お葬式に欠かせない香典の豆知識

一般的なお葬式に参列する時、香典を欠かすことはできません。中高年層であれば香典の正しい書き方などはわきまえているものです。しかし若い人はお葬式における香典のマナーを正しく身に着ける機会は少ないために、香典のマナーを理解していないこともあります。悪気はないのに知識がないばかりに人間関係が悪化することもありますので、最低限の知識を身に着けておくことが大切です。

意外に思う方もいるかもしれませんが、現在ではお葬式の際に香典に入れるお札は古い紙幣である必要なないとされています。昔は古いお札が常識でした。しかしこだわる必要はないという考え方や、会計係や遺族が管理しやすい新札の方が親切だという考え方が浸透して、現在では新札はタブーではありません。ただ地方のお葬式では依然としてそういう風習は残っているケースもあるので、心配であれば新札に少し折り目をつけておけば安心です。

香典袋はコンビニなどで簡単に手に入ります。あらかじめ印刷してあるタイプもあり基本的にはこれで十分です。ただ深い親交があった方の場合は心を込めて自筆する方がよいこともあります。水引についても同様で、昔のように悩まずに済むように、出来上がった状態になっているものが多く、これを利用すれば安心です。唯一注意するべきことは、蓮の絵が入ったものは仏教色が強いので、神道やキリスト教のお葬式にはなじみません。

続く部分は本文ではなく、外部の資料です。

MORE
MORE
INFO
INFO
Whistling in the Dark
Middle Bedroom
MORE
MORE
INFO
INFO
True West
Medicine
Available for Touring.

香典の常識やマナーは昔は厳しく言われたものですが、最近はそうした習俗に縛られるよりも心を込めて見送ることに専心したほうがよいという考えも広がっています。一方で、伝統的なお葬式のマナーや常識には歴史や必然性があるという考えも尊重しなければなりません。どちらが良い、悪いということではなく、いろいろな考え方を認め、それぞれの立場から故人を見送るというスタンスが求められます。